**** Records for this task

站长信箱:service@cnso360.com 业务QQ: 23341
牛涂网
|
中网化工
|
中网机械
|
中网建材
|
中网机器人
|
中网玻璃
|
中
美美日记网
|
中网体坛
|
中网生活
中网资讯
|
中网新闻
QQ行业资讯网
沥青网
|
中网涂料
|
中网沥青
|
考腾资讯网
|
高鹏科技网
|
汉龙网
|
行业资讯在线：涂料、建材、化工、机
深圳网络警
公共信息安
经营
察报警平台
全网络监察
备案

********

Your instructions
The answer should consist of every entry, repeated word for word.

Your solution
站长信箱:service@cnso360.com 业务QQ: 23341
牛涂网
|
中网化工
|
中网机械
|
中网建材
|
中网机器人
|
中网玻璃
|
中
美美日记网
|
中网体坛
|
中网生活
中网资讯
|
中网新闻
QQ行业资讯网
沥青网
|
中网涂料
|
中网沥青
|
考腾资讯网
|
高鹏科技网
|
汉龙网
|
行业资讯在线：涂料、建材、化工、机
深圳网络警
公共信息安
经营
察报警平台
全网络监察
备案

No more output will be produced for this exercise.